- _Supplied text_

.....

SEATTLE— Environmental artist Buster Simpson was honored last week with the 2009 Public Art Network (PAN) Award presented by Americans for the Arts at its annual meeting.

The Public Art Network Award recognizes and honors innovative and creative contributions and commitment in the field of public art. "Buster Simpson has helped define contemporary and environmental public art," said Robert L. Lynch, chief executive of Americans for the Arts. “He is an accomplished artist and an exemplary leader in community arts. His innovation and dedication has been recognized regionally and nationally in the public art field.”

.....

- _Data extract_

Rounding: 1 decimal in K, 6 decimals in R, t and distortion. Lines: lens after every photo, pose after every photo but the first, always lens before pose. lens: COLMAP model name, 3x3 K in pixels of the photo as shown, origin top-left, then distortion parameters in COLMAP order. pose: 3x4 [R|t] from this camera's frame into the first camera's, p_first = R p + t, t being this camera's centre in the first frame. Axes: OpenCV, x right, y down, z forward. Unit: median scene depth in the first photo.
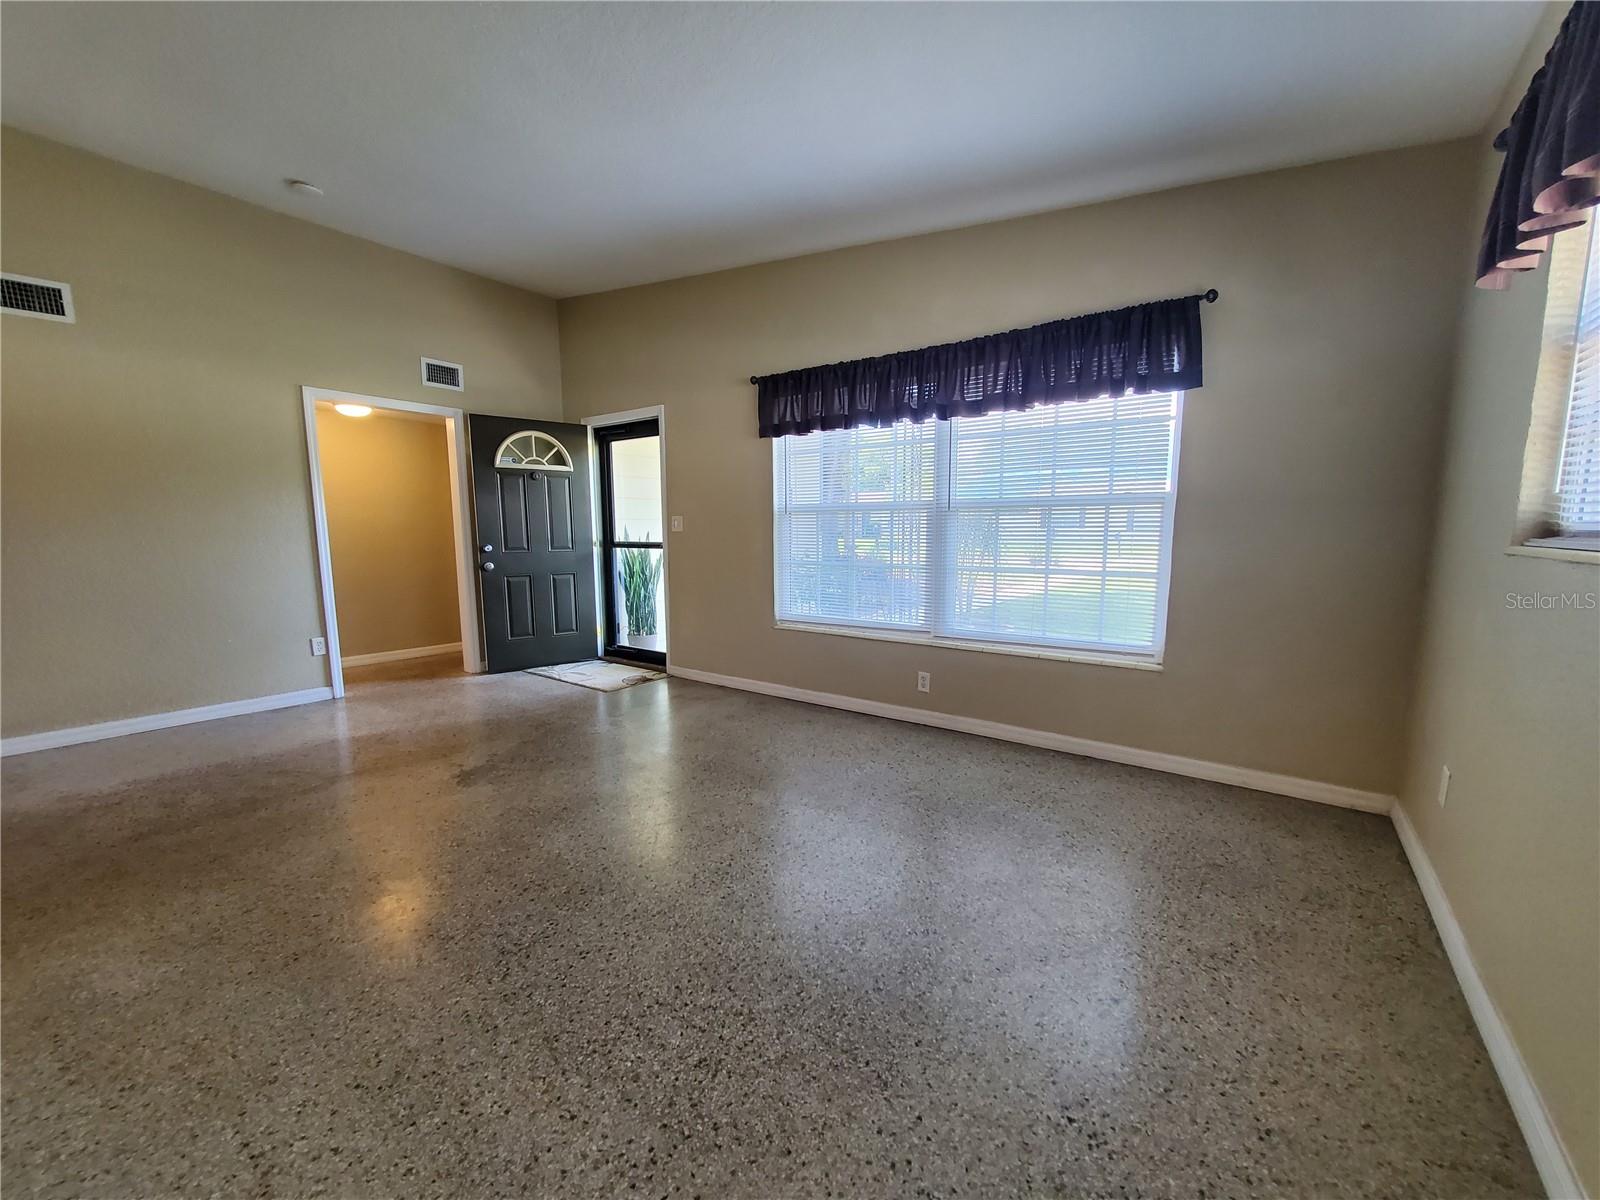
lens RADIAL K [[634.2, 0, 801.6], [0, 634.2, 605.6], [0, 0, 1]] dist [0.000907, 0.000149]
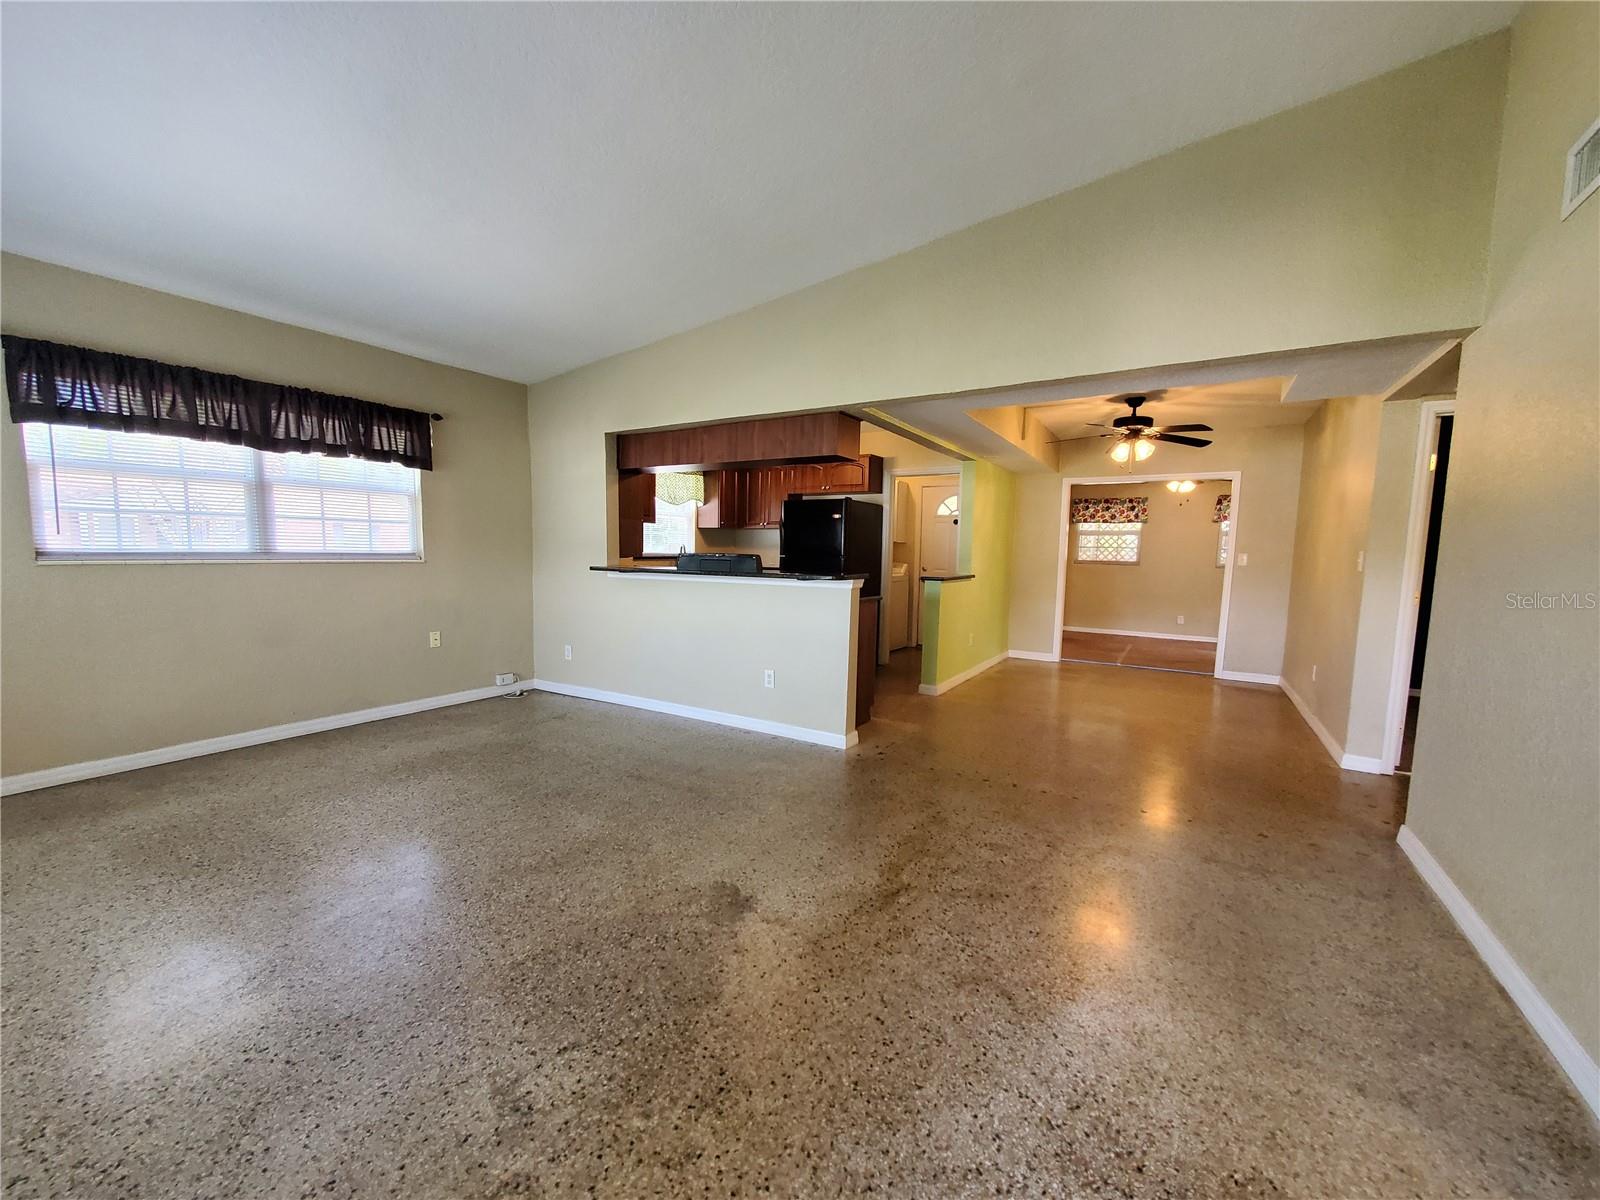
lens RADIAL K [[634.2, 0, 799.5], [0, 634.2, 607.2], [0, 0, 1]] dist [0.000907, 0.000149]
pose [[-0.996213, -0.010243, -0.086338, -0.607141], [-0.028202, 0.977412, 0.209453, -0.255435], [0.082242, 0.211095, -0.974000, 1.887584]]
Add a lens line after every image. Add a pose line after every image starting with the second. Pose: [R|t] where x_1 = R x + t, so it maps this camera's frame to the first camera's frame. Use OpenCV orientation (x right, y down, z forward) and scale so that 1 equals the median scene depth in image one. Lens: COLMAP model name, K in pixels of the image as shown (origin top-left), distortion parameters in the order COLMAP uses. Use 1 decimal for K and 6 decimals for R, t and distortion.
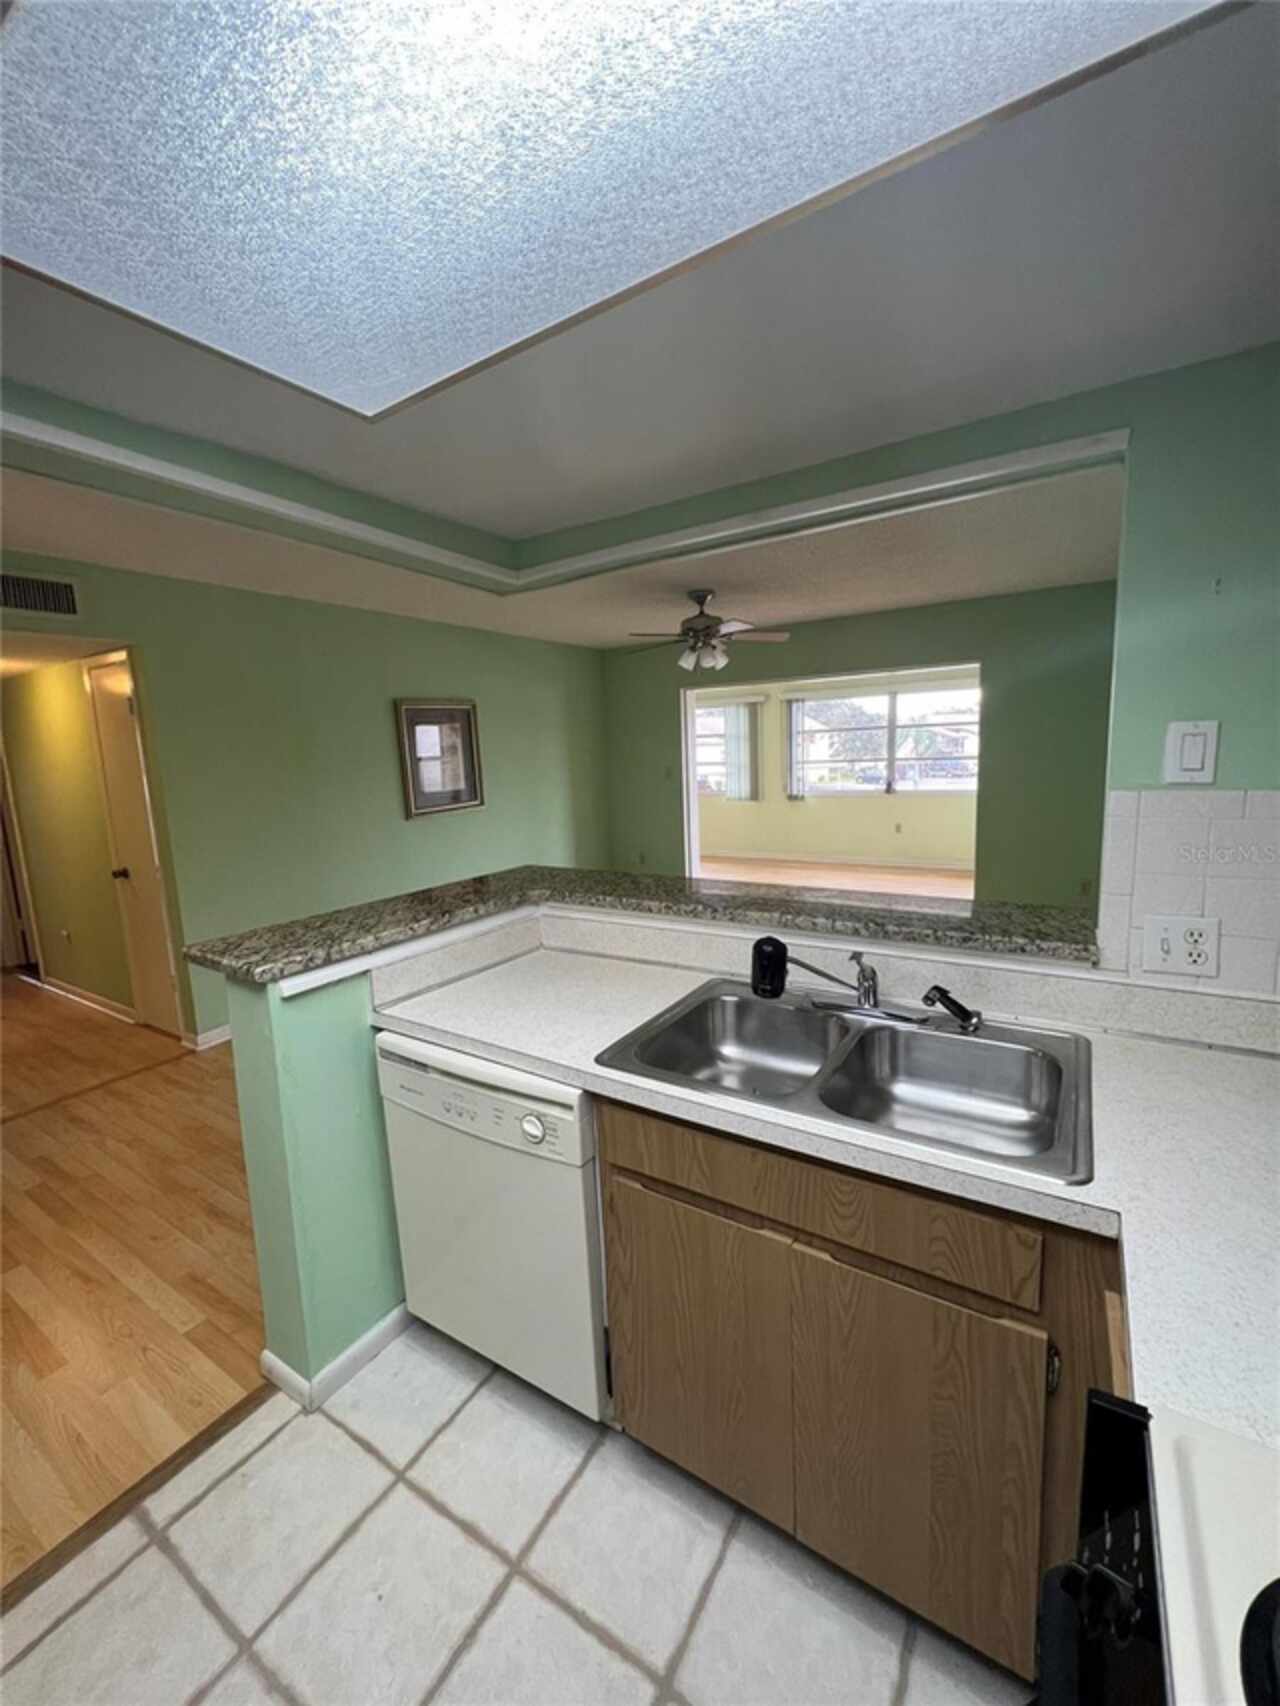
lens RADIAL K [[682.2, 0, 654.0], [0, 682.2, 846.6], [0, 0, 1]] dist [0.003521, 0.000429]
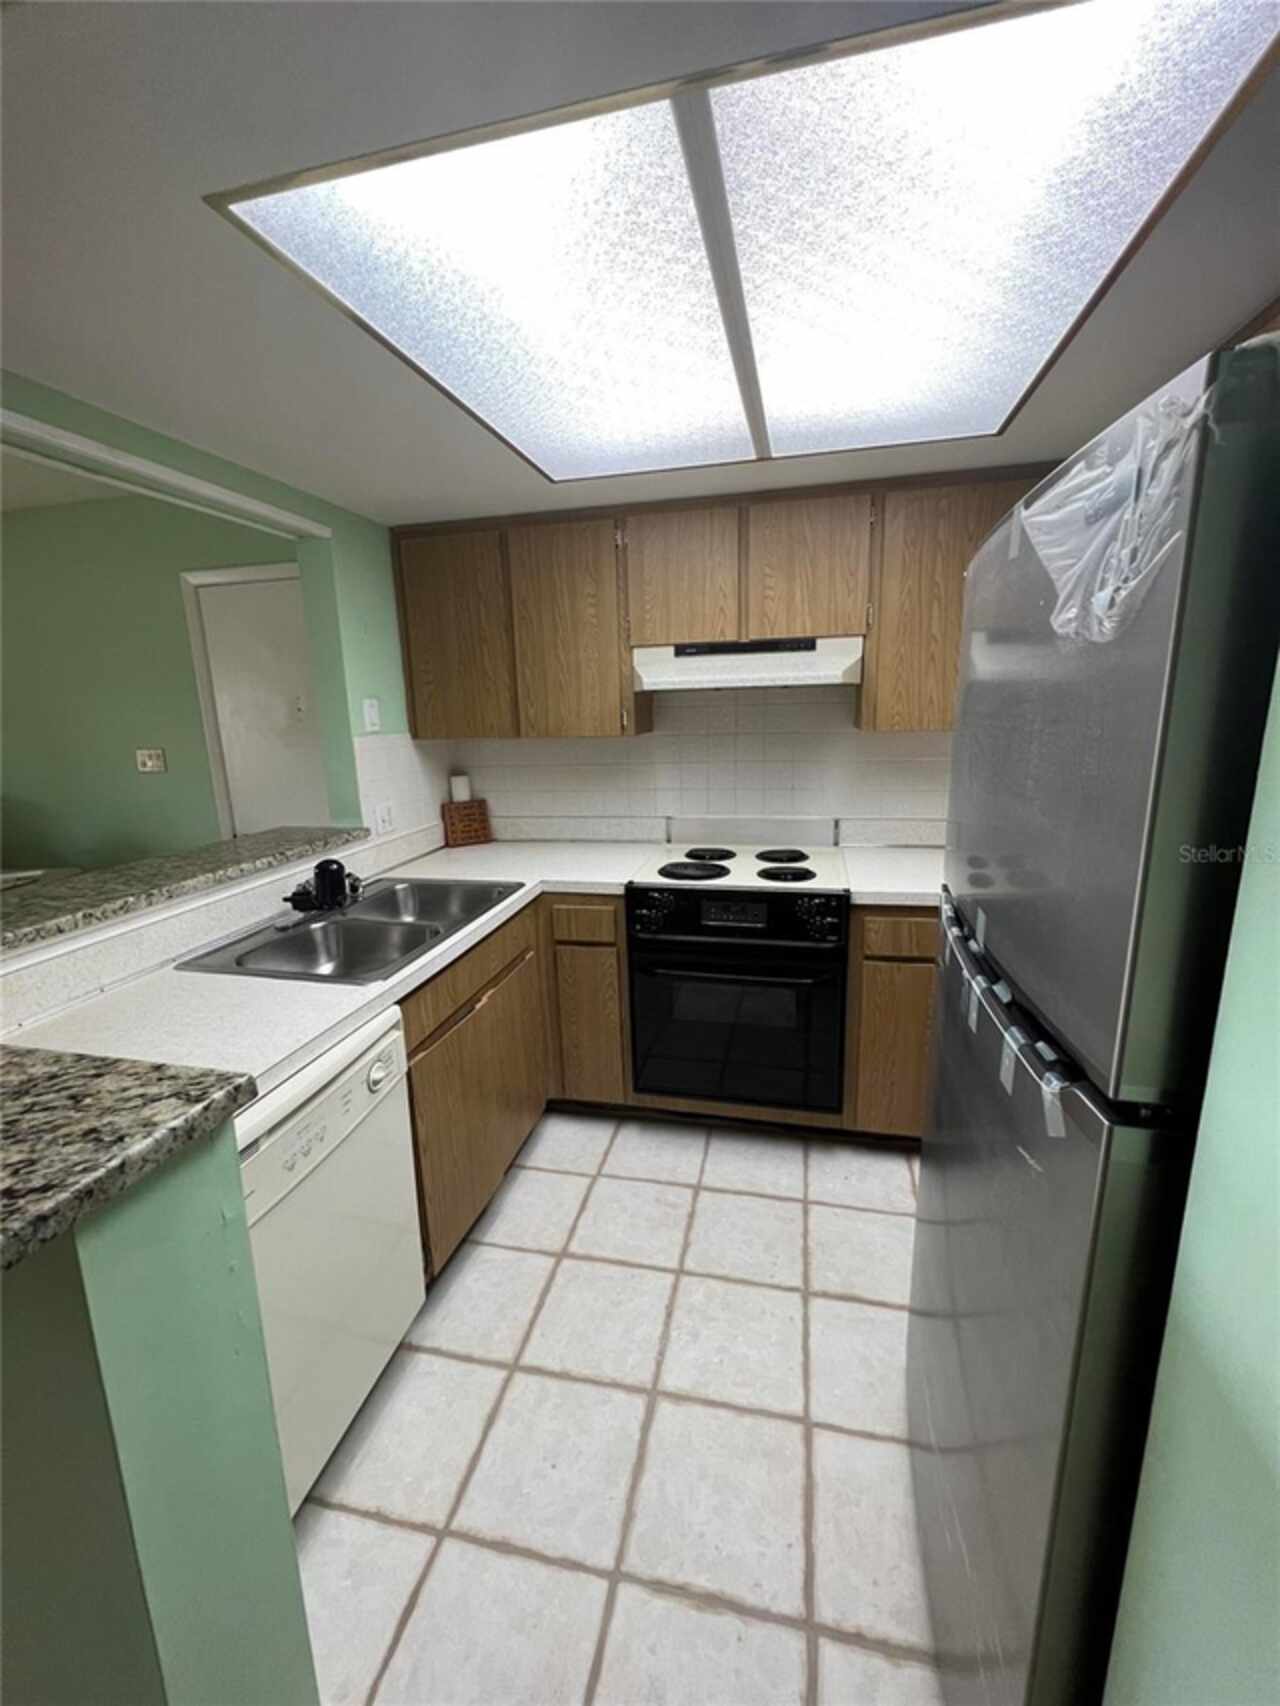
lens RADIAL K [[682.2, 0, 640.8], [0, 682.2, 848.5], [0, 0, 1]] dist [0.003521, 0.000429]
pose [[-0.323600, -0.144259, 0.935132, -1.126511], [0.180725, 0.960691, 0.210741, -0.039910], [-0.928774, 0.237198, -0.284809, 0.812532]]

.....

- _Try it_
Write the next part of the news item about Buster Simpson receiving the 2009 Public Art Network Award, continuing after Robert L. Lynch's quoted remarks.

- _Output_
Simpson’s recent commissioned projects include "Whole Flow," a gray-water recycling fountain in Pasadena, Calif.; "Instrument Implement: Walla Walla Campanile," a work that provides audible responses to ecological data, in Walla Walla, Wash.; "Ice Blade," a sculpture that incorporates light and historical references in Richmond, British Columbia; "Parable," a "sculptural still-life" involving transport and industrial themes in Seattle; and "Tempe Light Rail Transit Bridge," which changes color in response to various environmental stimuli. "Beckoning Cistern," part of a nine-block high-density urban watershed project in Seattle, was selected for the Public Arts Network’s Year in Review in 2004.